In case you didn’t know, according to Craig Pittman, the author of Oh Florida! How America’s Weirdest State Influences the Rest of the Country, Florida has more fake dinosaurs than anywhere else in the world.
While many Floridians or visitors may think of Dinosaur World in Plant City (the largest dinosaur park in the USA), the Jurassic Park section at Islands of Adventure in Orlando, the Museum of Discovery & Science in Ft. Lauderdale, and several other science museums, what they may not know is there are still dinosaurs “roaming” in Port Orange that were once a part of Bongoland, a short-lived theme park (1947-1952).
We traveled back in time to Bongoland on one of our nature “walks”. We love to pick places we’ve never visited before and Dunlawton Sugar Mill Gardens was on our bucket list during one of our beach breaks to New Smyrna Beach in Volusia County (when you live in Central Florida and have a teenager who is a true Floridian, New Smyrna Beach is THE go to place. It’s been that way since the 1980s).
Off we went for a peaceful walk with little expectations that there would be much kitsch remaining from Bongoland … Spoiler Alert: we were pleasantly surprised! Not only did we spot several prehistoric creatures, but we were really impressed with everything Dunlawton Sugar Mill Gardens had to offer.
We did some research before we arrived and discovered that even before Bongoland, this land had quite a story. In 1804, a Bahamian immigrant named Patrick Dean purchased 995-acres of land with the objective of growing cotton, rice, and sugar cane. Unfortunately, his plans were short-lived when he died during the First Seminole Indian War in 1818.
The Dunlawton Sugar Mill was established in 1832 on Dean’s original land. A broker sold the old dean plantation to a woman named Sarah Anderson and her two sons, George and James. The name Dunlawton was derived from her maiden name, Dunn, and the land dealer’s name, Lawton. The mill was operated by slave labor until the fall of 1835. Shortly thereafter, the Second Seminole Indian War started and continued thru 1842. During this time, the Dunlawton Sugar Mill was pillaged.

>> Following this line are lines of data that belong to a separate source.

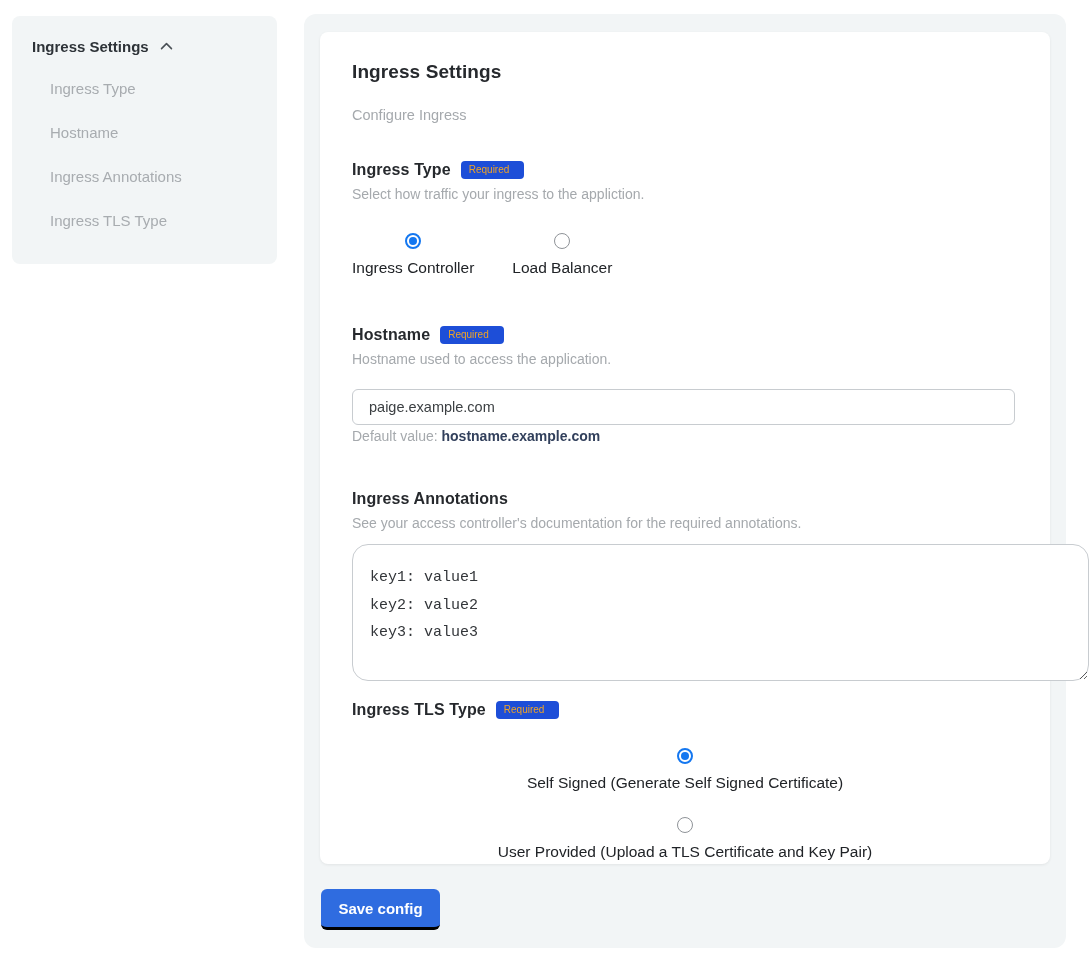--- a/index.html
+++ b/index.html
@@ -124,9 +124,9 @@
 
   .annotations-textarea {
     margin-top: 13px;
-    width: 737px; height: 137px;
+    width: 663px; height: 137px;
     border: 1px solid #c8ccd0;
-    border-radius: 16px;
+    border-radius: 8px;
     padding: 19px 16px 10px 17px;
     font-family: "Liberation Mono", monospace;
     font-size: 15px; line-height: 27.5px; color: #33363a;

In 1948, some of the land was leased to a dermatologist/allergist named Dr. Perry Sperber. Sperber wanted to revive the place and turn it into a theme park. Bongoland was birthed and included a replica Seminole Indian village, a miniature train that took visitors around the park, live animals including a huge baboon named Bongo and several life-sized dinosaurs and other prehistoric animals. He enlisted Dr. Manny Lawrence to create these huge creatures, which he made out of chicken wire and concrete.
Sadly, this strange mishmash of a theme park just didn’t draw the kind of crowds needed to survive. The timing was off and the public was simply not interested. In 1952, just five years after Bongoland opened, it permanently closed.
Fast forward to today and you’ll find some of the original concrete dinosaurs have withstood the test of time and are still around. They may be weathered, but they are definitely a part of old Florida history and have made the Dunlawton Sugar Mill Garden a unique destination.
Keep in mind these prehistoric creatures are surrounded by lots of gorgeous trees, greenery and a serene garden that includes holly magnolias, succulents, ferns and other native flora. There’s even a herb garden shaped like the state of Florida.
Sprinkled into the natural mix are several new kitschy treasures like a mini dinosaur on a bike, a bright blue bench and other surprises. Dunlawton Sugar Mill Gardens is a wonderful place since there is something for everyone.
Dunlawton Sugar Mill Gardens is open daily from 8 a.m. until 5 p.m. Admission is FREE, but donations are always appreciated (there is a donation box when you enter/exit the property).
If you go, make sure you pick-up a self-guided tour map before you set out on your adventure. Also leave plenty of time so you can read the stories that are posted around the Gardens.
NOTE: The site was listed on the National Register of Historic Places on August 28, 1973.